----- TEXT UNDER STUDY

Dale T. Golden, Golden Scaz, PLLC, Tampa, FL, for Defendant-Appellant.
Brian W. Warwick, Janet R. Varnell, Varnell Warwick, PA, The Villages, FL, for Plaintiff-Appellee.
Appeal from the United States District Court for the Middle District of Florida. D.C. Docket No. 04-00432-CV-OC-10-GRJ.
Before BLACK, BARKETT and COX, Circuit Judges.
I. BACKGROUND
Bonnie Kuehn received a dunning letter printed on Cadleway Properties, Inc. letterhead. Kuehn brought a putative class action against Cadleway, alleging that the letter violated the Truth in Lending Act, 15 U.S.C. § 1601 et seq., and the Fair Debt Collection Practices Act, 15 U.S.C. § 1692 et seq.
After the statute of limitations had run, Kuehn filed an Amended Complaint naming The Cadle Company, and not Cadleway, as the Defendant, and alleging that it was Cadle who had sent the offending letter.
Cadle moved to dismiss the Amended Complaint, arguing, among other things, that it was barred by the one-year statute of limitations, and did not relate back to the filing of the original Complaint because it added a new Defendant. The district court denied Cadle's motion.

----------
----- DATA TO EXAMINE

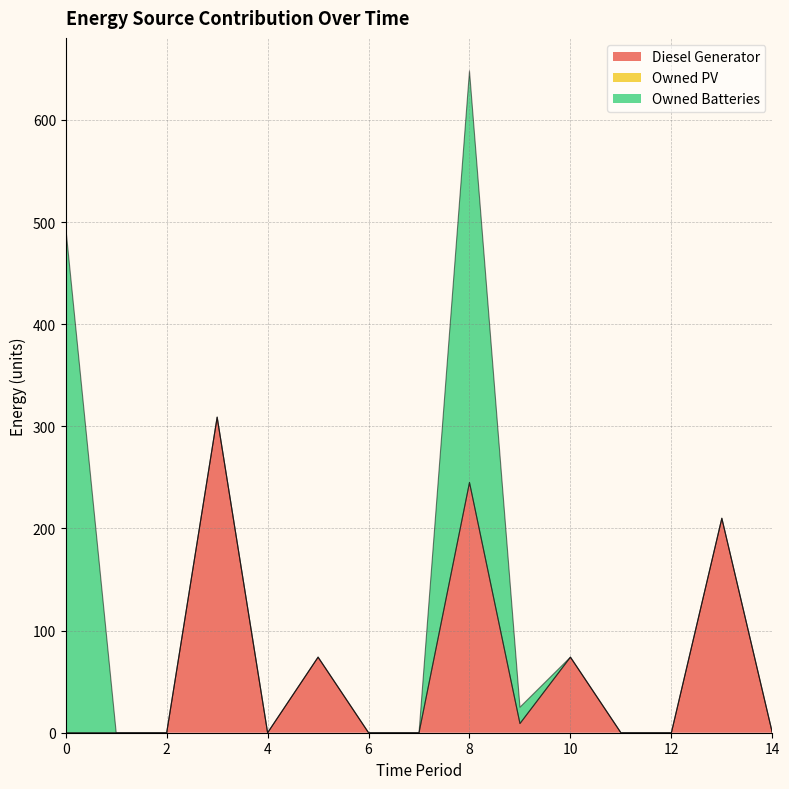

At how many categories does at least one series exceed 107?

4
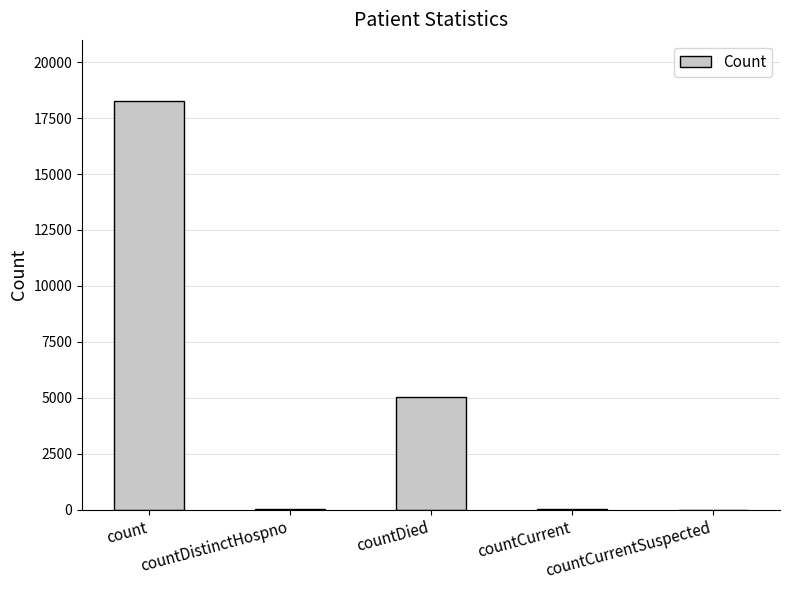

What is the greatest value displayed?

18254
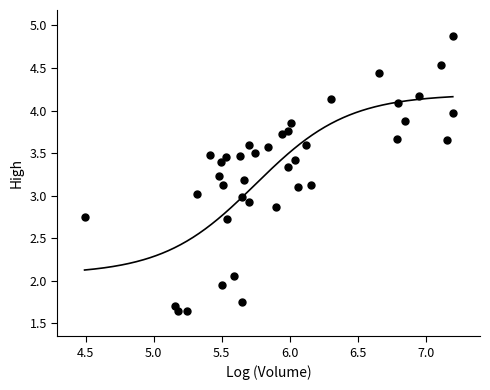

What is the range of X values (max minus min)?

2.7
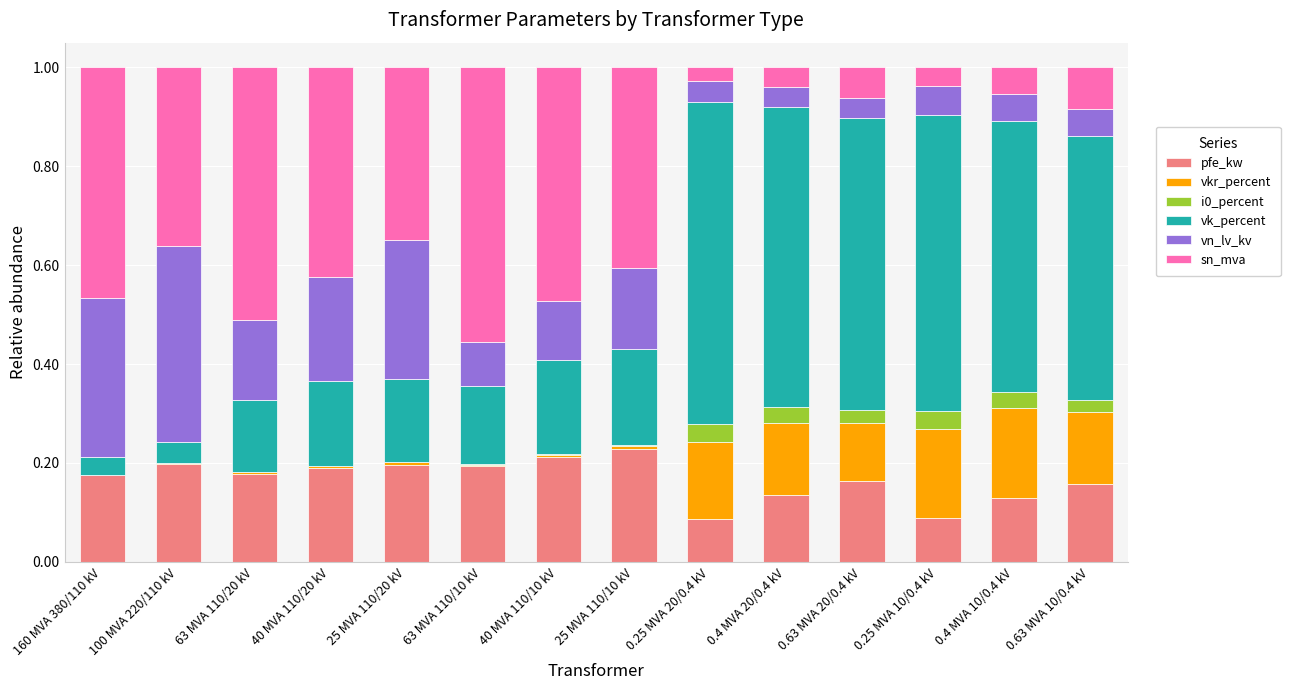

Are the bars grouped side by side (vs. stacked)?

No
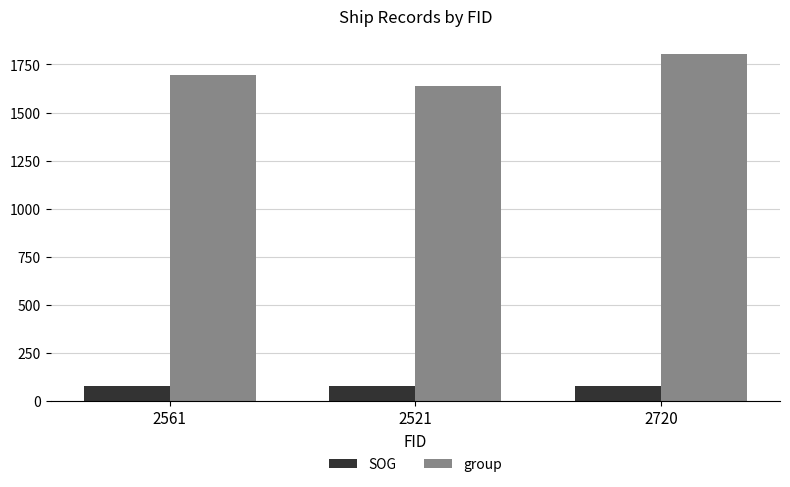

Reading left to right, what are all the values shown in this chart?

SOG: 2561=80	2521=80	2720=80
group: 2561=1696	2521=1636	2720=1806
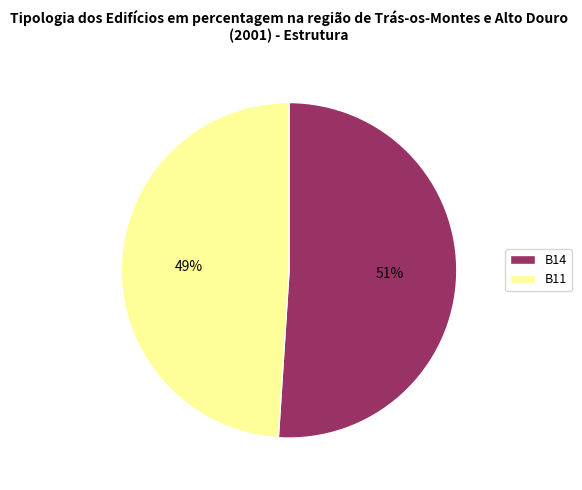

Is B11 the majority of the pie?

No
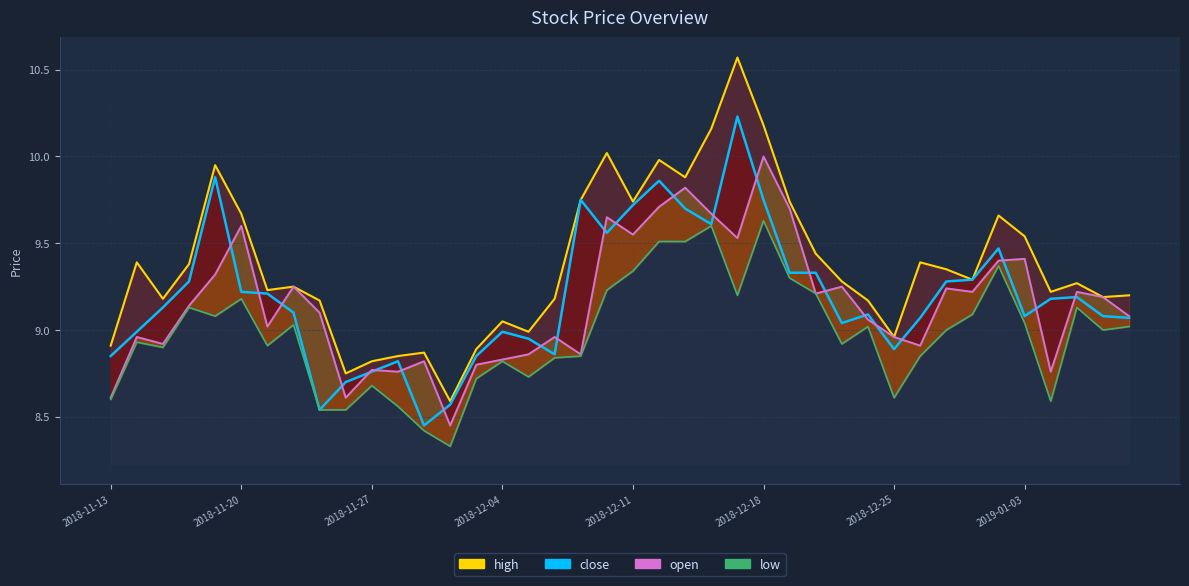

Is the value of close at 2018-11-14 greater than the value of open at 2018-11-14?

Yes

----------

REQUIRED ACTION A:
Return the passage of the court opinion between "Cadle moved to" and "denied Cadle's motion.", inclusive.
REQUIRED ACTION B:
Output as a JSON list of strings the lines of the records from the line holding "Is B11 the majority of the pie?" through the end of the records, inclusive, one string per line, skipping blank lines and leaving out the pictures.

TASK RESULT A:
Cadle moved to dismiss the Amended Complaint, arguing, among other things, that it was barred by the one-year statute of limitations, and did not relate back to the filing of the original Complaint because it added a new Defendant. The district court denied Cadle's motion.

TASK RESULT B:
[
  "Is B11 the majority of the pie?",
  "No",
  "Is the value of close at 2018-11-14 greater than the value of open at 2018-11-14?",
  "Yes"
]